HOW TO COMPLETE THIS TASK: Each record below needs to be reproduced precisely, though not its pictures.

INFORMATION PROVIDED below:

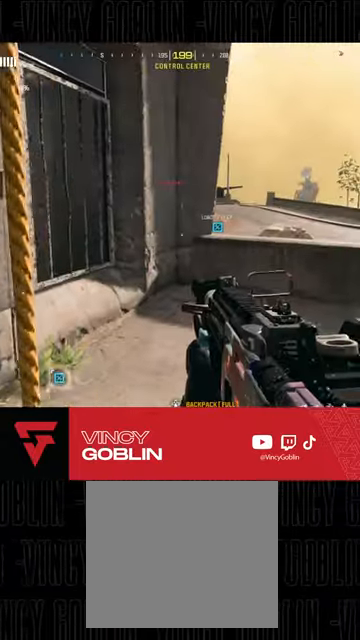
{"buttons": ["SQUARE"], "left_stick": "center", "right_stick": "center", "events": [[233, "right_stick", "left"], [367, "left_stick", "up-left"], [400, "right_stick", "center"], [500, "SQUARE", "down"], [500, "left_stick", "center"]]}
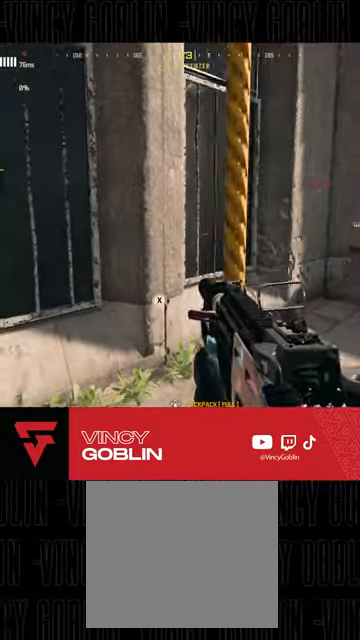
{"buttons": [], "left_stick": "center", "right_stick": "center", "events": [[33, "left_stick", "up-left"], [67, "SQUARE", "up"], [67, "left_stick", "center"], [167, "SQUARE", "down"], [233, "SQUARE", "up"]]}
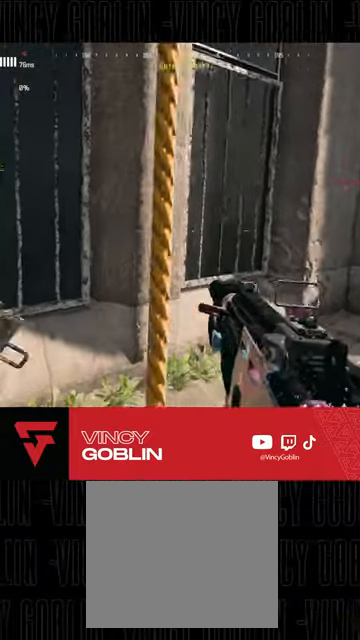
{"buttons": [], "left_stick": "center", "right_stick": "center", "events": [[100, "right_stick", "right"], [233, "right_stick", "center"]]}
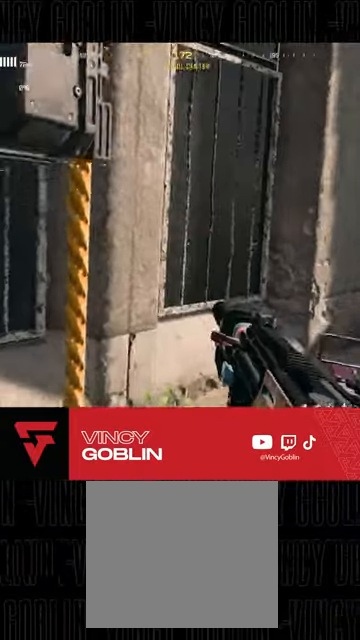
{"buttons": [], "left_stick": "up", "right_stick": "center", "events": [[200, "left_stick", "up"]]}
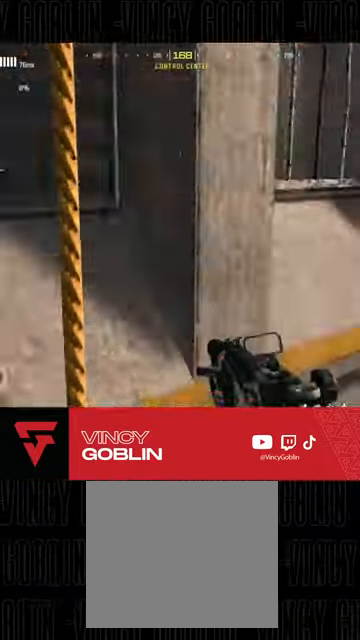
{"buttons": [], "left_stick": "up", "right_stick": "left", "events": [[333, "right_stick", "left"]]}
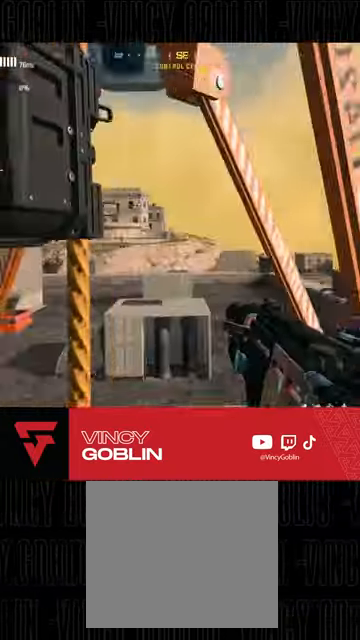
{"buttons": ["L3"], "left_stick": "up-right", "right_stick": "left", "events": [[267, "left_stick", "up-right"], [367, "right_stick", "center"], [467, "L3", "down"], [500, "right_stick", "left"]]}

End of INFORMATION PROVIDED.

RESULT OF THE EXERCISE:
{"buttons": ["SQUARE"], "left_stick": "center", "right_stick": "center", "events": [[233, "right_stick", "left"], [367, "left_stick", "up-left"], [400, "right_stick", "center"], [500, "SQUARE", "down"], [500, "left_stick", "center"]]}
{"buttons": [], "left_stick": "center", "right_stick": "center", "events": [[33, "left_stick", "up-left"], [67, "SQUARE", "up"], [67, "left_stick", "center"], [167, "SQUARE", "down"], [233, "SQUARE", "up"]]}
{"buttons": [], "left_stick": "center", "right_stick": "center", "events": [[100, "right_stick", "right"], [233, "right_stick", "center"]]}
{"buttons": [], "left_stick": "up", "right_stick": "center", "events": [[200, "left_stick", "up"]]}
{"buttons": [], "left_stick": "up", "right_stick": "left", "events": [[333, "right_stick", "left"]]}
{"buttons": ["L3"], "left_stick": "up-right", "right_stick": "left", "events": [[267, "left_stick", "up-right"], [367, "right_stick", "center"], [467, "L3", "down"], [500, "right_stick", "left"]]}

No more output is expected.